▶ Selected text
↓↓↓

Notifiable Disease Incidence in New York State

February 29, 2024
communicable diseases disease incidence epidemiology public health New York State


Published: June 13, 2023
Updated: February 29, 2024 at 04:52PM


Welcome

Welcome to my personal data science website, where I focus on epidemiology and public health. On this page, I present data analyses on communicable disease incidence in New York State. The data used in these analyses are obtained from the Centers for Disease Control and Prevention (CDC) through the data.CDC.gov open data platform. The latest data are provisional and subject to updates.

I updated this page on a weekly basis.

Data Overview

The data presented on this page are weekly cases of selected infectious national notifiable diseases in the United States, including New York State. These cases are reported to the National Notifiable Diseases Surveillance System (NNDSS). The NNDSS data reported by the 50 states, New York City, the District of Columbia, and the U.S. territories are collated and published weekly as numbered tables by the CDC.

↑↑↑

▶ Material provided

↓↓↓

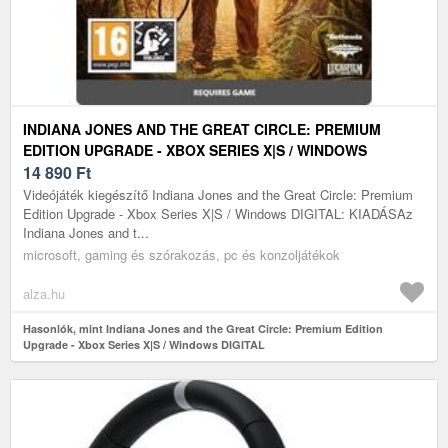
INDIANA JONES AND THE GREAT CIRCLE: PREMIUM
EDITION UPGRADE - XBOX SERIES X|S / WINDOWS
DIGITAL
14 890
Ft
Videójáték kiegészítő Indiana Jones and the Great Circle: Premium
Edition Upgrade - Xbox Series X|S / Windows DIGITAL: KIADÁSAz
Indiana Jones and t...
microsoft, gaming és szórakozás, pc és konzoljátékok
alza.hu
Hasonlók, mint Indiana Jones and the Great Circle: Premium Edition
Upgrade - Xbox Series X|S / Windows DIGITAL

↑↑↑

▶ Assignment
Return the stretch of the New York disease incidence page from "Welcome to my" through "subject to updates.", copied word for word. None of the items is needed here.

▶ Solution below
Welcome to my personal data science website, where I focus on epidemiology and public health. On this page, I present data analyses on communicable disease incidence in New York State. The data used in these analyses are obtained from the Centers for Disease Control and Prevention (CDC) through the data.CDC.gov open data platform. The latest data are provisional and subject to updates.